Dirty Honey have demos and completed songs that John says they are planning on recording. “It’s going to be different, but not too different. I think for me, it’s important to have some growth. I wouldn’t be as excited, maybe, to just make another LP-sounding record. I don’t want to alienate anyone. I’m not nervous to change.”
The band played a couple of UK shows before the Rivals Sons support tour. How important was it for them to break it in the UK?
“I think, personally, it’s very important,” John says. “We’ve known who the Rival Sons are for a long time. I think we saw them in 2013 in a tiny club in L.A. Not a lot of people came, but we knew from looking online that they were big here [UK] back then. So we’ve always thought the UK would love our stuff. Europe would love what we want to do. So it’s always been on the radar.
“It’s really exciting, and it is important to come here, and it’s fucking going the way we thought it would be, man. So you know it’s a blessing, and as I said, it makes you want to work harder and keep going.”
With the whole of the tour sold out now, that must be an incredible feeling, considering it’s only their second time over here.
“It is, yeah,” John says. “We’re grateful. You can’t beat the rock ‘n’ roll show with too many people in the room. Just enough, so no one’s comfortable. I love it.”
This is a band with big ambitions, which is great to hear. “We have no shortage of big ambitions,” John says. “I personally would love to headline bigger and bigger rooms. Headlining is the best for me. I think it’s the most rewarding experience.
“There’s nothing like walking out into a full room of people who can’t wait for you to play your music, you know. That’s the best feeling. It’s the most rewarding, and that’s what you’re doing it for.
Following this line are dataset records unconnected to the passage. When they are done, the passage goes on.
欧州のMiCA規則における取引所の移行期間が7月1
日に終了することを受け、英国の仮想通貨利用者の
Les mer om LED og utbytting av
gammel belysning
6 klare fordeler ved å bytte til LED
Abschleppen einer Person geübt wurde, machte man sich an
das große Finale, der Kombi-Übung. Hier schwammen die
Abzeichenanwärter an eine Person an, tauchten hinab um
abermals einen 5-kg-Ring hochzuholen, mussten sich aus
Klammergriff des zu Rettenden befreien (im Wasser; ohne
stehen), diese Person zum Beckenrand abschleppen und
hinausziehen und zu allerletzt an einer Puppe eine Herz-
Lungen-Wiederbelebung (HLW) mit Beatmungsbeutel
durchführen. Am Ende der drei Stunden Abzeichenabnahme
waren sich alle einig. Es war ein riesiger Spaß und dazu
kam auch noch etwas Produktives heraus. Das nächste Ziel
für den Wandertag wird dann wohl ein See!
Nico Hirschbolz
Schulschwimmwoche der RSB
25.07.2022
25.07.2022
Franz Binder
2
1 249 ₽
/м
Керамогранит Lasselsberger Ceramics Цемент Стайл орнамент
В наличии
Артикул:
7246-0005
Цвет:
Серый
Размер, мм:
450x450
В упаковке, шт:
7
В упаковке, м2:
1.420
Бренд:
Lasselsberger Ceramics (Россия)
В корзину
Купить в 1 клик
“It feels the same if it’s a bar that only holds 50, but if it’s full, then it feels great. I think we did that in New Jersey. Asbury Park was one of our first headliners, and it was jammed. Just a bar, stickers all over the walls, serving beer. But it was full, and that was great.
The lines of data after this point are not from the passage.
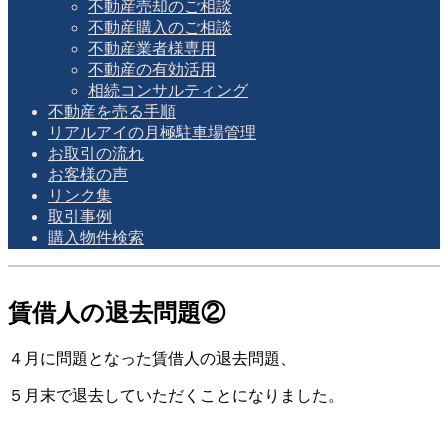
不動産売却のご相談
不動産購入のご相談
不動産業者様専用
不動産の有効活用
相続コンサルティング
不動産を売る手順
リアルアイの月極駐車場管理
お取引の流れ
お客様の声
リンク集
取引事例
購入物件検索
賃借人の退去問題②
４月に問題となった賃借人の退去問題、
５月末で退去していただくことになりました。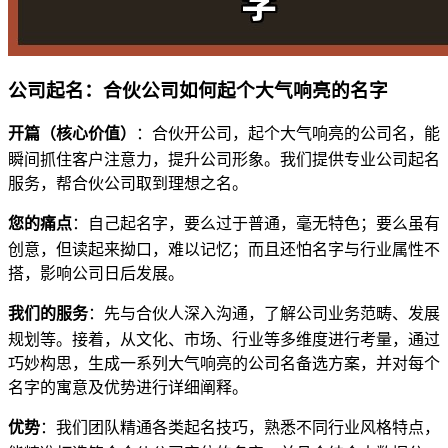
公司起名：合伙公司如何起个大气响亮的名字
开篇（核心价值）
：合伙开公司，起个大气响亮的公司名，能
瞬间抓住客户注意力，提升公司形象。我们提供专业公司起名
服务，帮合伙公司取到理想之名。
您的痛点
：自己起名字，要么过于普通，毫无特色；要么虽有
创意，但读起来拗口，难以记忆；而且还怕名字与行业属性不
搭，影响公司日后发展。
我们的服务
：先与合伙人深入沟通，了解公司业务范畴、发展
规划等。接着，从文化、市场、行业等多维度进行考量，通过
巧妙构思，生成一系列大气响亮的公司名备选方案，并对每个
名字的寓意及优势进行详细阐释。
优势
：我们团队精通各类起名技巧，熟悉不同行业风格特点，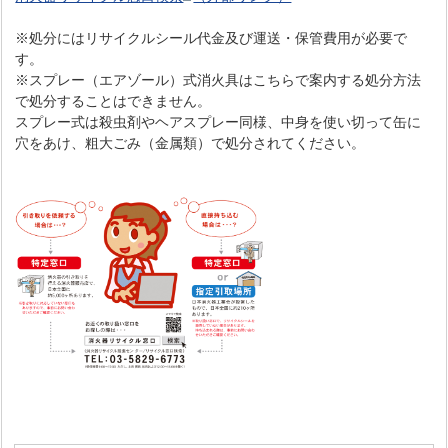
※処分にはリサイクルシール代金及び運送・保管費用が必要で
す。
※スプレー（エアゾール）式消火具はこちらで案内する処分方法
で処分することはできません。
スプレー式は殺虫剤やヘアスプレー同様、中身を使い切って缶に
穴をあけ、粗大ごみ（金属類）で処分されてください。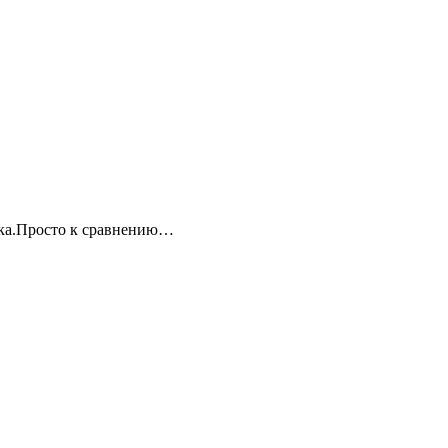
зака.Просто к сравнению…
“I’m sure it would be a dream for Mark to open for Aerosmith, and that would be great, obviously. I think this last summer opening for Guns N’ Roses, observing everything from the size, the spectacle, the fandom they have, as well as seeing the operation. How big that is and how on point it is from minute to minute. We all know the legend of them. They’ve overcome a lot of not nailing it from minute to minute.
“The operation runs tight now, so it was pretty incredible. Personally, being a part of that was a real learning experience. You learn what it’s like to run around on the stage in an arena or, I should say, a soccer stadium. You go 20 ft to the left, and you can’t hear yourself anymore. So that’s the biggest thing for me about doing those shows. It’s learning.”
If things continue the way they have, obviously, those headline stadium tours are beckoning in the future for Dirty Honey too.
“Maybe we’re a record or two away,” John says, “It’s all we’ve ever wanted to do, man. We had to have the posters on the wall as kids, so, like, let’s go.”